28. Oktober 2003

Barbaren, das sind immer die anderen

 

Kapitalismus oder Barbarei? Merkur-Sonderheft 2003, 241 S., 18 Euro

 

Von Gustav Mechlenburg

 

Barbaren sind immer die anderen. Die Parole "Sozialismus oder Barbarei" gab der Linken jahrzehntelang die Marschroute vor. Den Linken war klar, wer die anderen, die Barbaren, sind. Aber wie ist das heute, wenn gefragt wird: "Kapitalismus oder Barbarei?"

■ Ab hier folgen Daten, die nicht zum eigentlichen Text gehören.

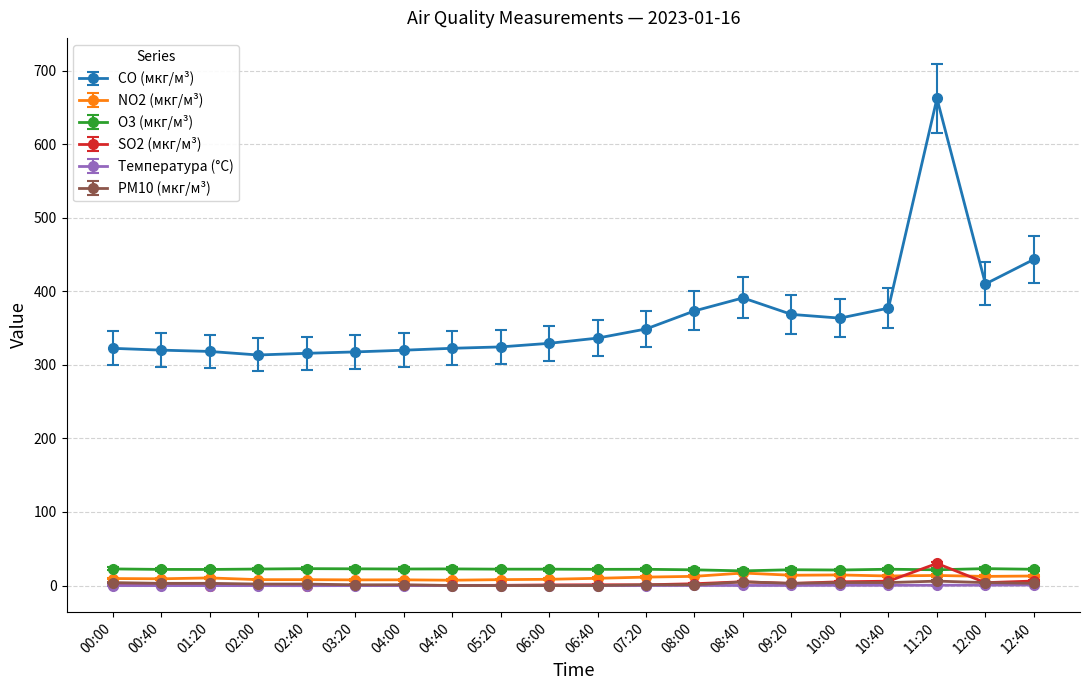

True or false: CO (мкг/м³) has more than 0 points higher than both neighbors.

True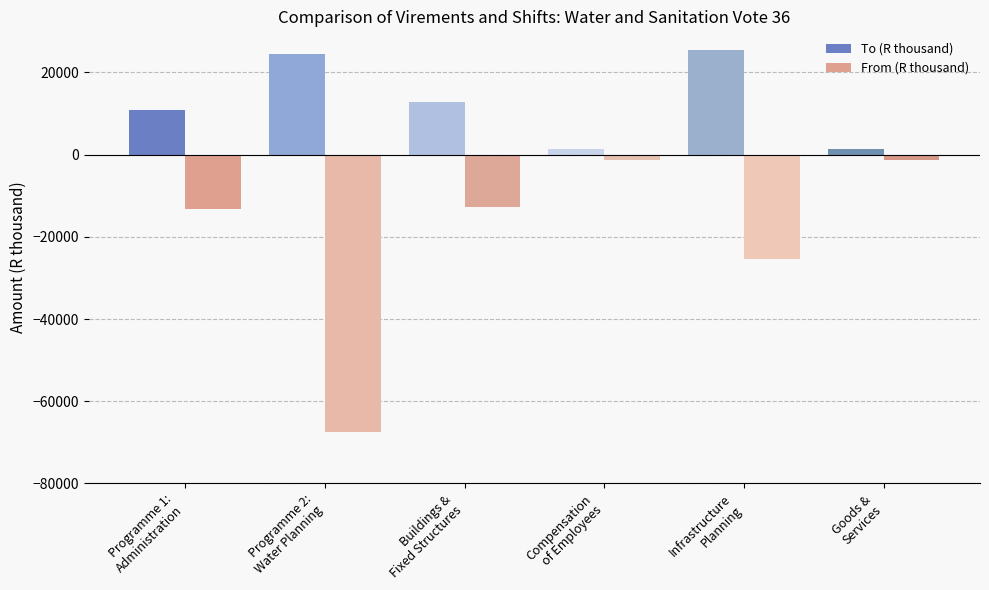

What is the lowest value of the From (R thousand) series?

-67370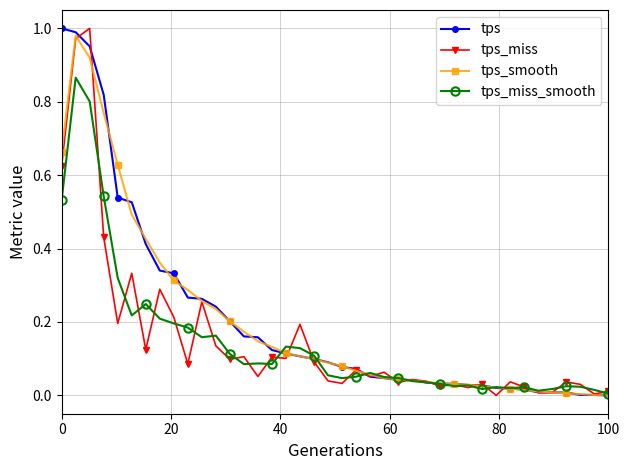

True or false: tps_smooth has more than 0 points higher than both neighbors.

True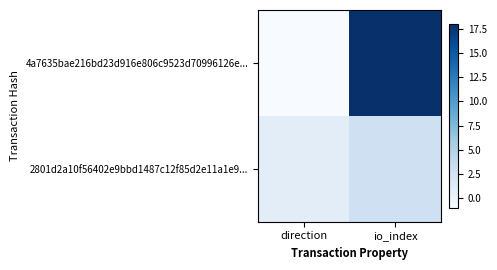

Which category has the highest value across all series?

io_index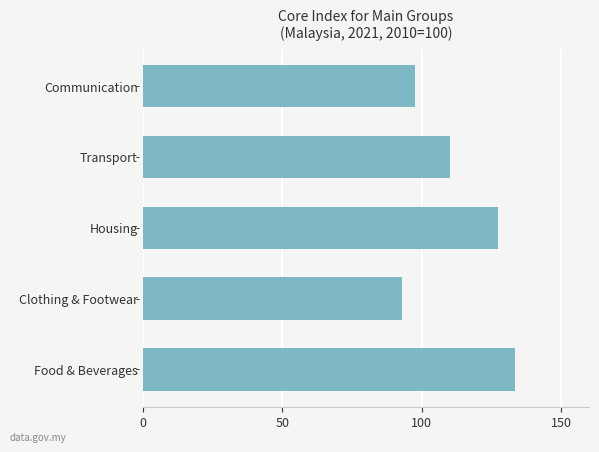

At which label is the value closest to 113?

Transport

Um die Antwort drücken sich die beiden Herausgeber des aktuellen "Merkur"-Sonderhefts, Karl Heinz Bohrer und Kurt Scheel. Sie wollen eigentlich nur ihre These verkaufen, dass es nach dem Ende des Sozialismus "keine Renaissance ernst zu nehmender politischer Ökonomie" gegeben habe. "Intellektuell anspruchsvolle Kapitalismuskritik müsste wohl damit beginnen, die Sündenbocktheorie zu überwinden und zu fragen, ob es sich beim Kapitalismus nicht eher um eine Gans handelt, die goldene Eier legt, weswegen vom Schlachten dringend abzuraten wäre." Dass die Gans goldene Eier legt, ist unbestritten. Aber, um im Bild zu bleiben: Sie will aber auch gefüttert werden, macht eine Menge Dreck und legt ihre Eier nicht für jeden.

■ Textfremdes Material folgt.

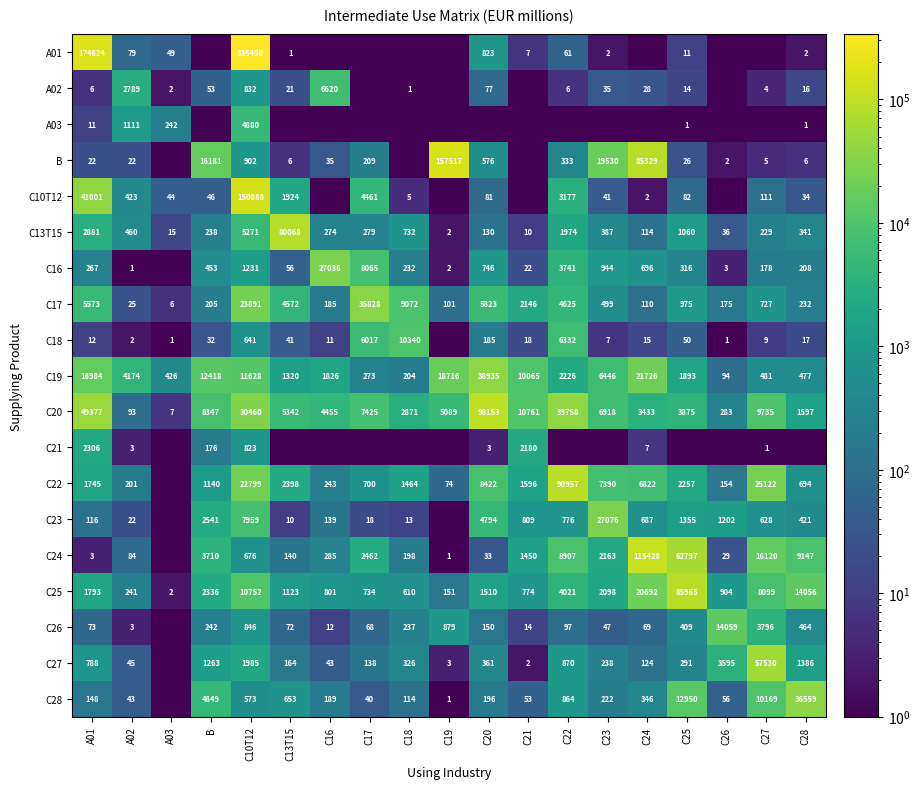

Is it true that C22 equals 33.8 at C19?

False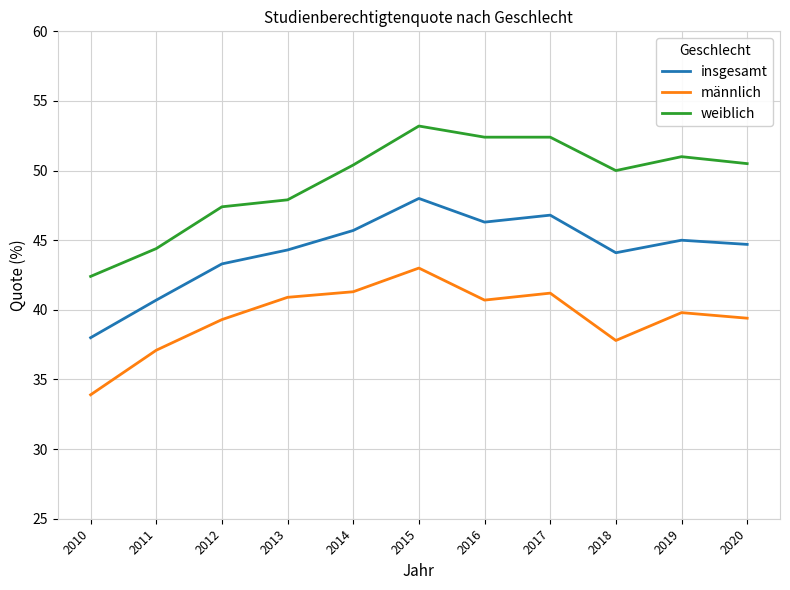

What is the difference between the maximum and minimum values in the weiblich series?

10.8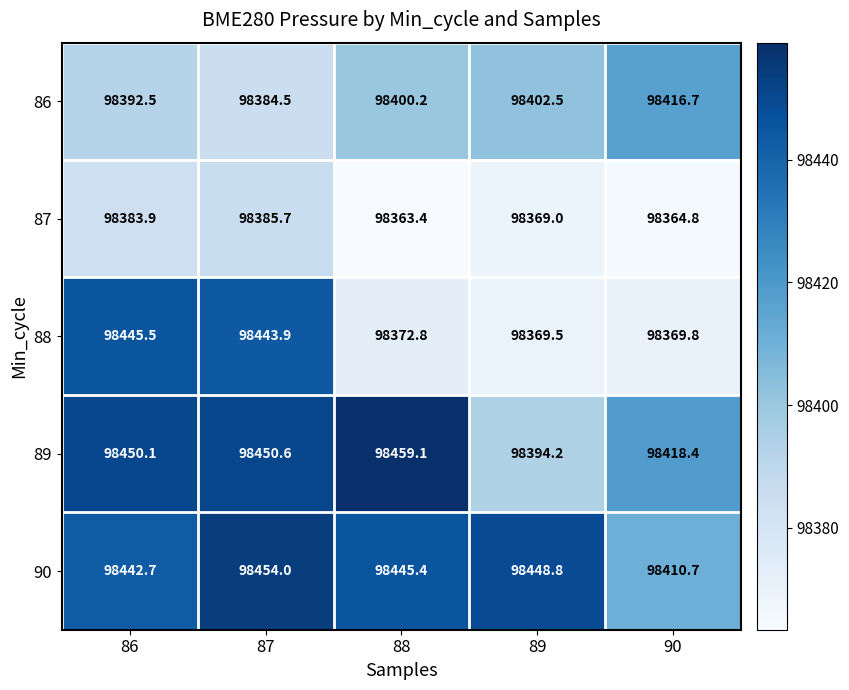

What is the greatest value displayed?

98459.1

Real existierende Probleme wie Umweltzerstörung, mit Waffengewalt ausgetragene Verteilungskonflikte und Ineffizienzen wie Massenarbeitslosigkeit, für die auch die kapitalistischsten Gesellschaften bislang keine Lösung gefunden haben, werden von den Herausgebern offensiv ignoriert. Es gehe "um die revolutionäre Rolle, um die politischen Fortschritte, um die zivilisatorische Mission des Kapitalismus, wie dies Marx und Engels so emphatisch geschildert haben". Das aber ist zu wenig: Die revolutionäre Kraft des Kapitalismus bestreitet nun wirklich niemand.

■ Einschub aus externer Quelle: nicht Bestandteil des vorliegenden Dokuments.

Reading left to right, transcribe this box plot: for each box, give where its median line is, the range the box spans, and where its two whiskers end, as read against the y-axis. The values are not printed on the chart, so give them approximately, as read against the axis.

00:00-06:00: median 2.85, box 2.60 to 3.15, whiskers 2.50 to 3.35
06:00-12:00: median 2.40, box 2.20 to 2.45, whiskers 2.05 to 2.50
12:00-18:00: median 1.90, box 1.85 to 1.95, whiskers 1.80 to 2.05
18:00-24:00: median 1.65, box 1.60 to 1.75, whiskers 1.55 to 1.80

Aus dem mehr als doppeldutzend starken Wust fachlich redlicher Beiträge, peinlicher Polemiken und überflüssiger Ausflüge in Literatur und Soziologie ragt Norbert Bolz mit "Über Konsumismus" heraus. Bolz setzt auf die zivilisatorischen Effekte des Marktsystems. Die säkulare Weltgesellschaft bietet im Gegensatz zu Fundamentalismen zwar nur schwache Bindungen. Jedoch ersetze das Neue, das der Konsumismus immer wieder verspricht, auf Dauer das Wesentliche.

Die schöne neue Kapitalismuswelt bekommt letztlich also alle Barbaren auf ihre Seite. Der Weg dorthin bleibt allerdings auch nach diesem "Merkur"-Heft ungewiss.